We also detected a single-nucleotide substitution with amino-acid change in one patient with colon cancer. This substitution was identical to that identified previously in the breast cancer cell line MDA-MB435 (Thomas et al, 2001). Since the corresponding noncancerous cell line was not available, these investigators could not determine whether the change was somatic or germline specific. In contrast, we found the same substitution in the corresponding normal tissue from the same patient. Therefore, the change is not somatic, but represents a germline mutation or rare polymorphism. Further functional studies are needed to clarify the ramifications of this amino-acid substitution.

In addition, we detected four SNPs in the ST7 gene locus. There were no correlations between these SNPs and the clinicopathological data. The consequences of these SNPs for colorectal, gastric, and hepatocellular carcinomas are unclear.

Contrary to the result of Zenklusen et al, we rarely detected mutations in the ST7 gene of patients with colorectal, gastric, or hepatocellular carcinoma, a finding that has been corroborated by other groups (Hughes et al, 2001; Thomas et al, 2001; Brown et al, 2002; Dong and Sidransky, 2002). In our study, there were no technical problems in detecting mutations; the frequent detection of SNPs demonstrates the high sensitivity of our procedure. Although the reason for the discrepancy between our results and those of Zenklusen et al is unclear, we (and the aforementioned groups) propose the following possible explanations: the use of selected specimens, the presence of PCR artefacts, and the effects of culture passages (Hughes et al, 2001; Thomas et al, 2001; Brown et al, 2002).

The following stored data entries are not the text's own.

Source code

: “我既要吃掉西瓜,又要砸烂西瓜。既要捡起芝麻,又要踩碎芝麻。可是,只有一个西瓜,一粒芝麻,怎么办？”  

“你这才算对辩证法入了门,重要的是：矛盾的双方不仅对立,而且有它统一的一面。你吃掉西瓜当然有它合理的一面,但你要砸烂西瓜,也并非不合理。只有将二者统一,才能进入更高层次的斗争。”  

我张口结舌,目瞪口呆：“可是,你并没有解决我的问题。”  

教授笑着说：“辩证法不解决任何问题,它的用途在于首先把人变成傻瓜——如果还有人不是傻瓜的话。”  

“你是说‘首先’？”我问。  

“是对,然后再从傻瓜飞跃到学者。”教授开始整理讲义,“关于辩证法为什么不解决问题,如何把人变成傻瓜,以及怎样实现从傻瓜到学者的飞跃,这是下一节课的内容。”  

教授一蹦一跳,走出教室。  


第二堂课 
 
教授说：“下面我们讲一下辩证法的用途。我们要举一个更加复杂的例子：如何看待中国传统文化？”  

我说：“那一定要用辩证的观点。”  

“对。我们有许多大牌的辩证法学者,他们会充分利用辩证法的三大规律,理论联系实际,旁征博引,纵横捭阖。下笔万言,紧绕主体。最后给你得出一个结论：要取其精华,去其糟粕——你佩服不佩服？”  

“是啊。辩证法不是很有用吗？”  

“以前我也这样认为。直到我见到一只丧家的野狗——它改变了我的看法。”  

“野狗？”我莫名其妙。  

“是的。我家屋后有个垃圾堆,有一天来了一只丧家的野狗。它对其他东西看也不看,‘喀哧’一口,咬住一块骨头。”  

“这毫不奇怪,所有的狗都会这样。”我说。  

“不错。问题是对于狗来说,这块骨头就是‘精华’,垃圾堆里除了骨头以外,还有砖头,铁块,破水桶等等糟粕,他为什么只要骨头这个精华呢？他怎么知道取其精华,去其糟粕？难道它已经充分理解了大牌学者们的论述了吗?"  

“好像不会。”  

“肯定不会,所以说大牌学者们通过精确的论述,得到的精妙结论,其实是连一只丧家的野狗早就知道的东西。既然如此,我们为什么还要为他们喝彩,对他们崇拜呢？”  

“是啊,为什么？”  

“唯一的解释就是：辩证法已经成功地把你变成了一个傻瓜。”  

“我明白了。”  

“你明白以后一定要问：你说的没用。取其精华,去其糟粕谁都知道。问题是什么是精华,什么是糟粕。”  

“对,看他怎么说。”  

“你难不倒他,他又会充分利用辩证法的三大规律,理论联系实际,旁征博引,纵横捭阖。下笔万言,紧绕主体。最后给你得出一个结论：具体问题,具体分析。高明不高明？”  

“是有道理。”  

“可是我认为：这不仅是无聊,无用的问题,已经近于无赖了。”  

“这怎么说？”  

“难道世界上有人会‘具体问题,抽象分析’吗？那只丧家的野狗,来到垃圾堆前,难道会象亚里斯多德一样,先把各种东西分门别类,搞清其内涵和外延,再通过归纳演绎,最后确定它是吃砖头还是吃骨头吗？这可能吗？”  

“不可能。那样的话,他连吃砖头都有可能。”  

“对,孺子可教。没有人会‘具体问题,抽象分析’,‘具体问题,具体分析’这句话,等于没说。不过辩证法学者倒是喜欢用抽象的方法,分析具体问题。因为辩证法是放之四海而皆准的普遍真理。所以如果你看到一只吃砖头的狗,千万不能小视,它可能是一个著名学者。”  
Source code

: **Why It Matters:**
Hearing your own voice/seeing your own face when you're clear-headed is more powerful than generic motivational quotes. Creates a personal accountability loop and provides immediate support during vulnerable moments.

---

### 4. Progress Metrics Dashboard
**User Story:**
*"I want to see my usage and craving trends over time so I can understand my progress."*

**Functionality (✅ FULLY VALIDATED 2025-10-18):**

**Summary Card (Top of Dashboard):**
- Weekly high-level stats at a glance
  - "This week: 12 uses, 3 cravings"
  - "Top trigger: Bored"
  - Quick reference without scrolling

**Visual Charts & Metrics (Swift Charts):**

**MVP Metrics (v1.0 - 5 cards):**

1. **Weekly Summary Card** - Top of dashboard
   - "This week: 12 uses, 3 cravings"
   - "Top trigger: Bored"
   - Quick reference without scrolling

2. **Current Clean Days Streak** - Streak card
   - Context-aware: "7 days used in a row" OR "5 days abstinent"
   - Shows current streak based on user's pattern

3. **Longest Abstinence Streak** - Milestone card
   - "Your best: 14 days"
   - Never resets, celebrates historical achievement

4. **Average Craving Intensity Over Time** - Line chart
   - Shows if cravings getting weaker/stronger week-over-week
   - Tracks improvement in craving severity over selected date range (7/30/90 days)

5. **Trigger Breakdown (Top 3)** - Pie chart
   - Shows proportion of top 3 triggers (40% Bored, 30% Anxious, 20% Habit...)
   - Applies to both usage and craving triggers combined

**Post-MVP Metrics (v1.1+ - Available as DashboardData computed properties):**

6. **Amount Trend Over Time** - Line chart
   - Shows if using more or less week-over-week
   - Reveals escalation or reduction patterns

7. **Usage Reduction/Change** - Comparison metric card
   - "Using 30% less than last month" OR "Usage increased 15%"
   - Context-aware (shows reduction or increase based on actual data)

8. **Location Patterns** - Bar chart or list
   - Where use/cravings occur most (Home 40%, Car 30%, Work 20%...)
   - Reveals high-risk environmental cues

We conclude that ST7 gene mutations are rare in colorectal, gastric, and hepatocellular carcinomas. Our results do not exclude the possibility that the ST7 gene is inactivated by other molecular mechanisms, such as aberrant hypermethylation or haplo-insufficiency (Merlo et al, 1995; Largaespada, 2001). Since there have been no reports on the expression of the ST7 gene in cancer cells, further studies are needed to understand the role of this gene in carcinogenesis and the progression of these cancers.